* Task details: Format the listing below as a numbered list, omitting blank lines and covering only the stretch that starts at the line containing "common name: American idia moth" and ends with the line containing "genus: Verbesina", both lines included.

[Begin Record set]

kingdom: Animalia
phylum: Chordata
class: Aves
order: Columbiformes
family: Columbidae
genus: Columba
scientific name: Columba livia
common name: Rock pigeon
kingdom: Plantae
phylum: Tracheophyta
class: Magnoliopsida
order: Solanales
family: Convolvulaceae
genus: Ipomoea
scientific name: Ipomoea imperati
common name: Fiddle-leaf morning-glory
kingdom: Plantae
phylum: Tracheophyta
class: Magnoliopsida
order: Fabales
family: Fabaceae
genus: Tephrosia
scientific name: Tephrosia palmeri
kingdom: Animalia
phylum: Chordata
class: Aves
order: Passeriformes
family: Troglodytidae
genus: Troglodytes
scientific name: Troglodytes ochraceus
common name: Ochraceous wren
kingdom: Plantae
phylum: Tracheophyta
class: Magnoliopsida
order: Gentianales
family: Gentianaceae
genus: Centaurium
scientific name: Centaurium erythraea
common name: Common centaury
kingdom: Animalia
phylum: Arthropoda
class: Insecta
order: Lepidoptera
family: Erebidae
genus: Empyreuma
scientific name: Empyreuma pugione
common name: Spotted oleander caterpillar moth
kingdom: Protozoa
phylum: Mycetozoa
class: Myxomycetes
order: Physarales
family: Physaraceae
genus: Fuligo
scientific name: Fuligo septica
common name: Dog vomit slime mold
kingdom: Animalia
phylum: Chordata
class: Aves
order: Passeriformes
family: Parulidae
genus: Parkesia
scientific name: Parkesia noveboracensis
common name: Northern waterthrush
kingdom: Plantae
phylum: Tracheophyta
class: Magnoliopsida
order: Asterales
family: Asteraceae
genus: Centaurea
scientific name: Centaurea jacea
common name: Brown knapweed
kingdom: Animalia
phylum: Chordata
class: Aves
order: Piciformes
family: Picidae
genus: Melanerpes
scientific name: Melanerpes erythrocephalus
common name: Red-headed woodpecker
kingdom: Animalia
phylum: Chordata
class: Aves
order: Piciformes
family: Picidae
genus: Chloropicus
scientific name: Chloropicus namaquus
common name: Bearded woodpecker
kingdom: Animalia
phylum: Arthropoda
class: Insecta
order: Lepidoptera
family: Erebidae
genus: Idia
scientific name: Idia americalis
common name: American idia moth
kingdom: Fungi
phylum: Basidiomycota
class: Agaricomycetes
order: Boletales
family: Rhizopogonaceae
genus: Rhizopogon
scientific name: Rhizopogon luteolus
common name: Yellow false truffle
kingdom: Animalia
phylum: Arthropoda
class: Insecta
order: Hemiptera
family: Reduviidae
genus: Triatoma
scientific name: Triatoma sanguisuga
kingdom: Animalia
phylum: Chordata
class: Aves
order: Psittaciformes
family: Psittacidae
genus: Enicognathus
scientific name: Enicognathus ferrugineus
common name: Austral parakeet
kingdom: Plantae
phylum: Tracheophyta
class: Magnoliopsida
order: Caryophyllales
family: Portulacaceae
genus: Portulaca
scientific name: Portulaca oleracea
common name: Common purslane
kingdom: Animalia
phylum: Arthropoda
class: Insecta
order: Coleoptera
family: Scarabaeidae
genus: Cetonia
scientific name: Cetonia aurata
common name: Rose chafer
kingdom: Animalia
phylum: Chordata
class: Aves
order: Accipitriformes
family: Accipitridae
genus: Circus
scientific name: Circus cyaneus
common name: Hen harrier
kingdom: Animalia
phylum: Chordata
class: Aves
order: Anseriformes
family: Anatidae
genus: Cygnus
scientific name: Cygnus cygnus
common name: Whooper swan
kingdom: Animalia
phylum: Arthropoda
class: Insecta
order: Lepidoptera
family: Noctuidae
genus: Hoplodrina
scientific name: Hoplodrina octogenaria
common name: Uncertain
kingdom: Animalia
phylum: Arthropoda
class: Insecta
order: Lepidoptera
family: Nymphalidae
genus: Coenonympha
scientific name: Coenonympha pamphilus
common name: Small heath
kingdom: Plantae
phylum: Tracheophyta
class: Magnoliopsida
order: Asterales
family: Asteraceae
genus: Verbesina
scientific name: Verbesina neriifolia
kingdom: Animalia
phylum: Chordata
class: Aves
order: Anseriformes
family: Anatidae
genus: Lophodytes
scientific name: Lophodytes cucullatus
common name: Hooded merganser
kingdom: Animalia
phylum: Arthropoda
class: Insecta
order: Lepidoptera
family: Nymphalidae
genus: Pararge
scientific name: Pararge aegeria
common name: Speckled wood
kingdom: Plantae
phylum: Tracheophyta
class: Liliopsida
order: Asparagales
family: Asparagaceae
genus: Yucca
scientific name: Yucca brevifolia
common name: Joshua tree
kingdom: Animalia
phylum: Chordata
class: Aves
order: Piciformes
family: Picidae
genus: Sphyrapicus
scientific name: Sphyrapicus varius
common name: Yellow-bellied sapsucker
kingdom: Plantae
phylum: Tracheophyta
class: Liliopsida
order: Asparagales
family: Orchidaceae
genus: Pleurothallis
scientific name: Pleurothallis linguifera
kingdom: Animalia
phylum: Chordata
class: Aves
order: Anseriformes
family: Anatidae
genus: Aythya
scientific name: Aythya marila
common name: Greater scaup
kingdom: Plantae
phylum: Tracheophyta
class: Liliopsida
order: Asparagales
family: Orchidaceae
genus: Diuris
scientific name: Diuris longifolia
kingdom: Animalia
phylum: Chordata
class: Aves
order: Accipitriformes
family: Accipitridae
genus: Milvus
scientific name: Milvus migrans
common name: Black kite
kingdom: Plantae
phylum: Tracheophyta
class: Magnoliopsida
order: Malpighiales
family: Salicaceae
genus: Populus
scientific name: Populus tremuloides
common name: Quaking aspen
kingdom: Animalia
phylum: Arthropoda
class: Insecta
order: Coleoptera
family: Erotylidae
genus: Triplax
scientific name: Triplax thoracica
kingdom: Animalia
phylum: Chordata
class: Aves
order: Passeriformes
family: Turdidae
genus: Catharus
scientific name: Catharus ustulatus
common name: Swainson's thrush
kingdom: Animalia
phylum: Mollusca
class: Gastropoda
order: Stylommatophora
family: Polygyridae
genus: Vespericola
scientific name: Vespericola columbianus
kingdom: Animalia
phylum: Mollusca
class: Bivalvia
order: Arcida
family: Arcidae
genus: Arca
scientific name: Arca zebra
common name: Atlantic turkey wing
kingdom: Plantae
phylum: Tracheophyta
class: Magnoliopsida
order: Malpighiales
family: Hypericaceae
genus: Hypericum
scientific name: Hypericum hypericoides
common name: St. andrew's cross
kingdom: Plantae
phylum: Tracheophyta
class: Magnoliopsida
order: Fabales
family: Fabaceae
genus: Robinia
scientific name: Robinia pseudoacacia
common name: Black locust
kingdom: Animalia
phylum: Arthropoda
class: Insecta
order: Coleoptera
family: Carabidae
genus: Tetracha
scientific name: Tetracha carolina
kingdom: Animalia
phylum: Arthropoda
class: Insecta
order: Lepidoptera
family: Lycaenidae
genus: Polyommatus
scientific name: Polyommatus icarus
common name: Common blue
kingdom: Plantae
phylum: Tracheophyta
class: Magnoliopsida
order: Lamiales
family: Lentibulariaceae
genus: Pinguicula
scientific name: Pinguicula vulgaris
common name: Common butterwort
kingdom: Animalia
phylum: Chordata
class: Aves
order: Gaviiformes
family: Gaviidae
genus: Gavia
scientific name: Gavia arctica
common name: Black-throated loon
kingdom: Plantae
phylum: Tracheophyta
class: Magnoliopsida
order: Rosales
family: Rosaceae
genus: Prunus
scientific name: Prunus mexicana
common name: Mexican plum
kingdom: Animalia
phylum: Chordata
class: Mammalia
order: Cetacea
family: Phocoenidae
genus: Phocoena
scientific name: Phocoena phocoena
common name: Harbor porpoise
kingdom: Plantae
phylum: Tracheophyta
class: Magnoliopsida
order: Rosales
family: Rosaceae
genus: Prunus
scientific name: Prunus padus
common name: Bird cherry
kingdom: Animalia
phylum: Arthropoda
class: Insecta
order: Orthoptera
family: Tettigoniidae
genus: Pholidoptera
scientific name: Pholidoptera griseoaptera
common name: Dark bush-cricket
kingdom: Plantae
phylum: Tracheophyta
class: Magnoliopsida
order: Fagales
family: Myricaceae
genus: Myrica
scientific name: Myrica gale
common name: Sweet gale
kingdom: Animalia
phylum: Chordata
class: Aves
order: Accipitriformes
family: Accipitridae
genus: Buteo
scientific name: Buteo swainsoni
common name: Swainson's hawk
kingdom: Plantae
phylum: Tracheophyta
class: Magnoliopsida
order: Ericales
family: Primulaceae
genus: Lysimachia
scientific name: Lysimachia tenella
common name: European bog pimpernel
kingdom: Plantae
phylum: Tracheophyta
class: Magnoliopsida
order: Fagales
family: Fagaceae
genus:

[End Record set]

* Answer to this problem:
1. common name: American idia moth
2. kingdom: Fungi
3. phylum: Basidiomycota
4. class: Agaricomycetes
5. order: Boletales
6. family: Rhizopogonaceae
7. genus: Rhizopogon
8. scientific name: Rhizopogon luteolus
9. common name: Yellow false truffle
10. kingdom: Animalia
11. phylum: Arthropoda
12. class: Insecta
13. order: Hemiptera
14. family: Reduviidae
15. genus: Triatoma
16. scientific name: Triatoma sanguisuga
17. kingdom: Animalia
18. phylum: Chordata
19. class: Aves
20. order: Psittaciformes
21. family: Psittacidae
22. genus: Enicognathus
23. scientific name: Enicognathus ferrugineus
24. common name: Austral parakeet
25. kingdom: Plantae
26. phylum: Tracheophyta
27. class: Magnoliopsida
28. order: Caryophyllales
29. family: Portulacaceae
30. genus: Portulaca
31. scientific name: Portulaca oleracea
32. common name: Common purslane
33. kingdom: Animalia
34. phylum: Arthropoda
35. class: Insecta
36. order: Coleoptera
37. family: Scarabaeidae
38. genus: Cetonia
39. scientific name: Cetonia aurata
40. common name: Rose chafer
41. kingdom: Animalia
42. phylum: Chordata
43. class: Aves
44. order: Accipitriformes
45. family: Accipitridae
46. genus: Circus
47. scientific name: Circus cyaneus
48. common name: Hen harrier
49. kingdom: Animalia
50. phylum: Chordata
51. class: Aves
52. order: Anseriformes
53. family: Anatidae
54. genus: Cygnus
55. scientific name: Cygnus cygnus
56. common name: Whooper swan
57. kingdom: Animalia
58. phylum: Arthropoda
59. class: Insecta
60. order: Lepidoptera
61. family: Noctuidae
62. genus: Hoplodrina
63. scientific name: Hoplodrina octogenaria
64. common name: Uncertain
65. kingdom: Animalia
66. phylum: Arthropoda
67. class: Insecta
68. order: Lepidoptera
69. family: Nymphalidae
70. genus: Coenonympha
71. scientific name: Coenonympha pamphilus
72. common name: Small heath
73. kingdom: Plantae
74. phylum: Tracheophyta
75. class: Magnoliopsida
76. order: Asterales
77. family: Asteraceae
78. genus: Verbesina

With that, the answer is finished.